How to Say 'Know' in het Duits met behulp van Kennen, Wissen en Können

Die zijn er echt drie Duitse werkwoorden dat kan worden vertaald als "weten" in het Engels! Maar Duitstaligen hoeven zich er niet echt zorgen over te maken, en dat zul je ook niet doen nadat je deze les hebt behandeld.

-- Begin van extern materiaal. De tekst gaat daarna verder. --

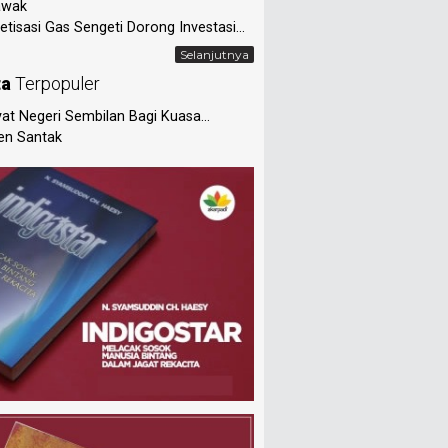
awak
tisasi Gas Sengeti Dorong Investasi...
Selanjutnya
ta
Terpopuler
at Negeri Sembilan Bagi Kuasa...
en Santak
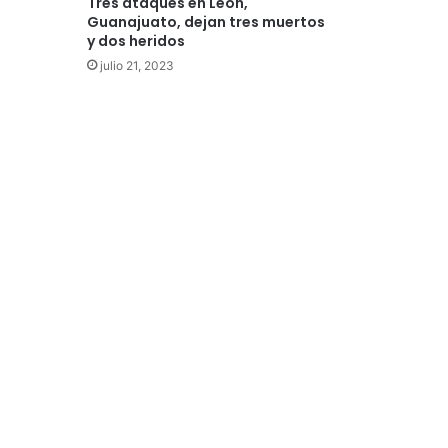
Tres ataques en León,
Guanajuato, dejan tres muertos
y dos heridos
julio 21, 2023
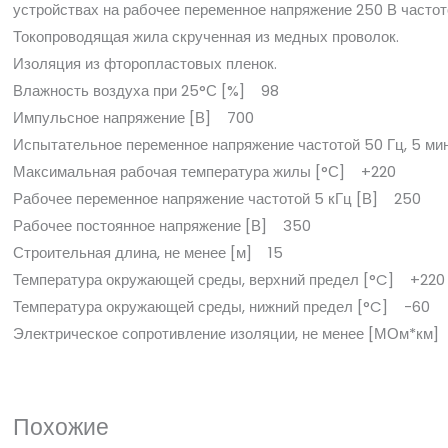
устройствах на рабочее переменное напряжение 250 В частот
Токопроводящая жила скрученная из медных проволок.
Изоляция из фторопластовых пленок.
Влажность воздуха при 25°С [%] 98
Импульсное напряжение [В] 700
Испытательное переменное напряжение частотой 50 Гц, 5 мин
Максимальная рабочая температура жилы [°С] +220
Рабочее переменное напряжение частотой 5 кГц [В] 250
Рабочее постоянное напряжение [В] 350
Строительная длина, не менее [м] 15
Температура окружающей среды, верхний предел [°C] +220
Температура окружающей среды, нижний предел [°C] -60
Электрическое сопротивление изоляции, не менее [МОм*км
Похожие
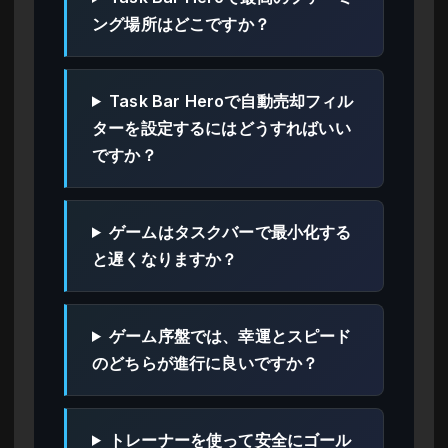
ング場所はどこですか？
Task Bar Heroで自動売却フィル
ターを設定するにはどうすればいい
ですか？
ゲームはタスクバーで最小化する
と遅くなりますか？
ゲーム序盤では、幸運とスピード
のどちらが進行に良いですか？
トレーナーを使って安全にゴール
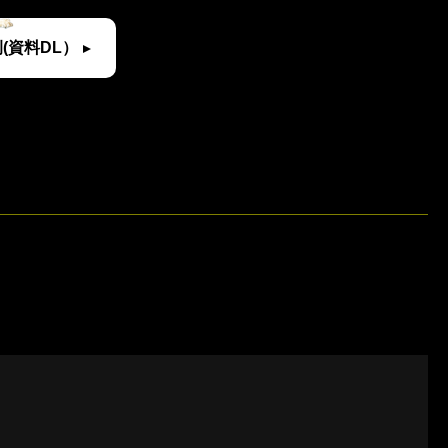
(資料DL）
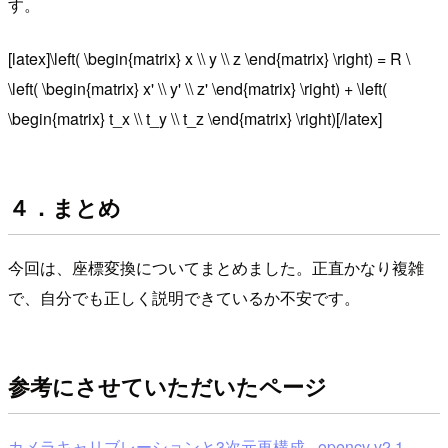
す。
[latex]\left( \begin{matrix} x \\ y \\ z \end{matrix} \right) = R \
\left( \begin{matrix} x' \\ y' \\ z' \end{matrix} \right) + \left(
\begin{matrix} t_x \\ t_y \\ t_z \end{matrix} \right)[/latex]
４．まとめ
今回は、座標変換についてまとめました。正直かなり複雑
で、自分でも正しく説明できているか不安です。
参考にさせていただいたページ
カメラキャリブレーションと3次元再構成 - opencv v2.1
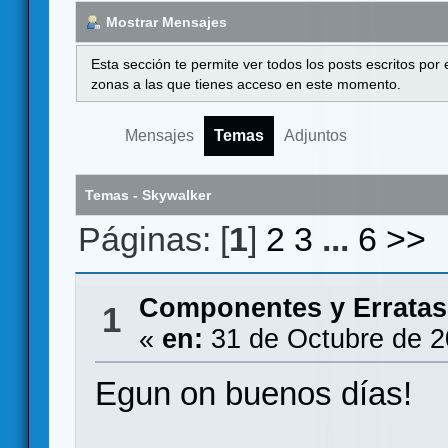
Mostrar Mensajes
Esta sección te permite ver todos los posts escritos por
zonas a las que tienes acceso en este momento.
Mensajes
Temas
Adjuntos
Temas - Skywalker
Páginas: [
1
]
2
3
...
6
>>
Componentes y Erratas
1
«
en:
31 de Octubre de 2
Egun on buenos días!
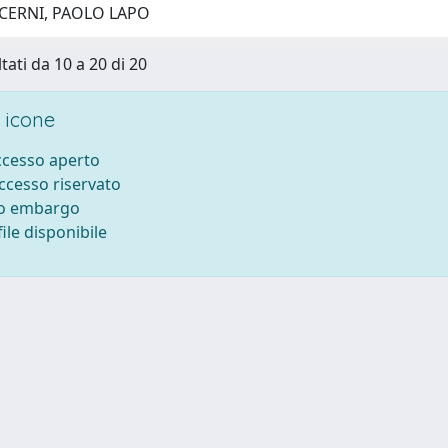
 CERNI, PAOLO LAPO
tati da 10 a 20 di 20
 icone
accesso aperto
accesso riservato
to embargo
ile disponibile
ilizzo dei cookie
-
Area riservata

De twee belangrijkste Duitse werkwoorden die "weten" betekenen, zijn Kennen en wissen. Een derde werkwoord, können, is een modaal werkwoord dat meestal betekent 'kunnen' of 'kunnen' - maar in bepaalde situaties kan het ook 'weten' betekenen. (Meer informatie over modals in deel 3 van deze les.) Hier zijn drie verschillende "weet" -voorbeelden, met drie verschillende Duitse werkwoorden, die vertalen naar Engelse "weten" -zinnen.

Ich weiß Bescheid.
Ik weet ervan.
Wir kennen ihn nicht.
We kennen hem niet.
Er kann Deutsch.
Hij kent Duits.

Elk voorbeeld hierboven vertegenwoordigt een andere betekenis van 'weten'. In feite zijn er in veel andere talen (waaronder Frans, Duits, Italiaans en Spaans), in tegenstelling tot Engels, meestal twee verschillende werkwoorden die worden gebruikt om Engels 'kennen' uit te drukken. Deze andere talen hebben één werkwoord dat betekent "iemand kennen" of "bekend zijn met" (een persoon of zoiets), en een ander werkwoord dat "een feit weten" of "iets weten" betekent.

De verschillen tussen Kennen, Wissen en Können

In het Duits, Kennen betekent "weten, vertrouwd zijn met" en wissen betekent "een feit kennen, weten wanneer / hoe." Duitstaligen weten het altijd (wissen) wanneer welke te gebruiken. Als ze het hebben over het kennen van een persoon of vertrouwd zijn met iets, zullen ze gebruiken Kennen. Als ze het hebben over het weten van een feit of weten wanneer er iets zal gebeuren, zullen ze gebruiken wissen.

In de meeste gevallen wordt Duits gebruikt können (kan) het idee uitdrukken om te weten hoe je iets moet doen. Vaak kunnen dergelijke zinnen ook worden vertaald met "kan" of "kan". De Duitser ich kann Französisch is gelijk aan "Ik kan (spreken, schrijven, lezen, begrijpen) Frans" of "Ik ken Frans." Er kann schwimmen. = "Hij weet hoe hij moet zwemmen." of "Hij kan zwemmen."

Weten Hoe te zeggen Weten

De drie Duitse "weten" -werkwoorden

Engels Deutsch
iemand kennen) Kennen
weten (een feit) wissen
weten hoe) können
Klik op een werkwoord om de vervoeging te zien.